The gang has disclosed that it has obtained sensitive information from an Australian media company, Regency Media. What’s truly odd, however, is that the company, which had once been a key player in the industry, has been defunct since 2023.
Yes, you read that correctly: Regency Media has not been operational for over two years, and yet, its data has found its way onto the dark web. This raises an important question—why would cyber criminals go after a business that is no longer active, especially when there is no realistic chance of receiving any ransom?
Upon investigation, it appears that the criminals gained access to a trove of valuable data, which they have now leaked onto the dark web. This data dump includes non-disclosure agreements, sensitive personal information such as driver’s licenses, passport details, email addresses, and even contact information of staff and employees. Additionally, they have exposed financial records, including customer audit reports and other confidential financial data. The sheer volume of the stolen data is striking—approximately 16GB of sensitive information was obtained in the breach.
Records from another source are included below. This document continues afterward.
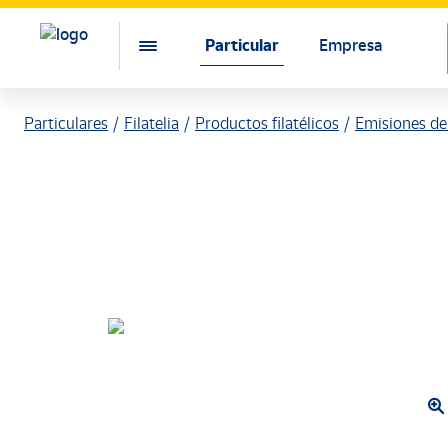
Particular
Empresa
Particulares
Filatelia
Productos filatélicos
Emisiones de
What makes this case even more puzzling is that Regency Media, the company in question, has not been operational for nearly two years. The business, once involved in the manufacturing of VCDs, cassettes, and tapes, ceased to exist as a functioning entity by July 2023. Given that the company has no operational capacity to pay a ransom, one might wonder what motivated the Akira gang to target them in the first place.
Initial investigations suggest that Regency Media may still be in possession of some older, proprietary data archives. These legacy servers, although no longer part of the company’s active infrastructure, may have been retained as archival repositories. However, it’s important to note that these servers likely have no connection to any ongoing business operations, making the breach even more unusual. Moreover, because Regency Media is no longer operational, the criminals’ chances of extorting money from the company are virtually nonexistent.
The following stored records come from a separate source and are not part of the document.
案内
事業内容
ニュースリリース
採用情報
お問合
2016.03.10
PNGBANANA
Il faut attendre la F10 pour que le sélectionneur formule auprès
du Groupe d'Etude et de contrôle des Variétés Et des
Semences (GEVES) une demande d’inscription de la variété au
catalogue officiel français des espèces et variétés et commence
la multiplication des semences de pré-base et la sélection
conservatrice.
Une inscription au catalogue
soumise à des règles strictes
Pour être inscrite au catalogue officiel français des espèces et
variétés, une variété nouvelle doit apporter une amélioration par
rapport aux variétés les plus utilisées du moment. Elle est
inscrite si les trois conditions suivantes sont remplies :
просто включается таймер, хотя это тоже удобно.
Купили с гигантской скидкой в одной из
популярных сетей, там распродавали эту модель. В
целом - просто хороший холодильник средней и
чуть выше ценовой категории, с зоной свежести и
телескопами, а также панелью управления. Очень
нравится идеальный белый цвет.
Some cybersecurity experts speculate that the breach may have occurred in 2023, around the time when Regency Media officially ceased operations. This would suggest that the hackers may have sat on the stolen data for a period of time before choosing to disclose it publicly. It’s not uncommon for sensitive or valuable data to circulate on the dark web for a while before being sold or released—often because there’s always demand for such data, even if the original business is no longer functioning.
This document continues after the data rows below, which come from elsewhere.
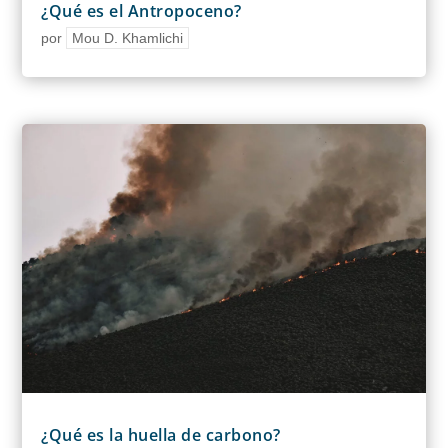
¿Qué es el Antropoceno?
por
Mou D. Khamlichi
¿Qué es la huella de carbono?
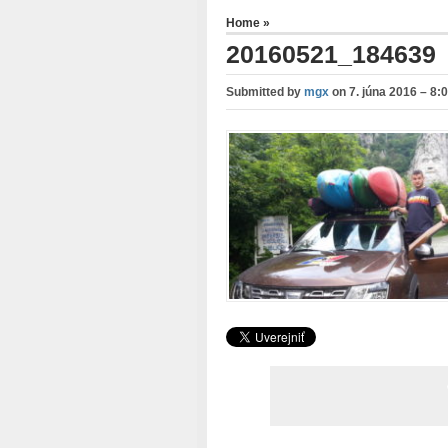
Home
»
20160521_184639
Submitted by
mgx
on
7. júna 2016 – 8:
The fact that Akira Ransomware leaked the data despite Regency Media being defunct demonstrates a crucial point: cyber criminals are primarily motivated by financial gain, and the identity or current operational status of the victimized company is irrelevant. Whether a business is active or no longer operational, the goal of these attackers remains the same—to profit from the stolen data, regardless of the collateral damage caused.
In the end, this incident serves as a stark reminder of the persistent and ever-evolving nature of cyber threats. Even companies that have long since shut their doors are not safe from data breaches, and the criminals responsible for these attacks will stop at nothing to exploit whatever sensitive information they can get their hands on.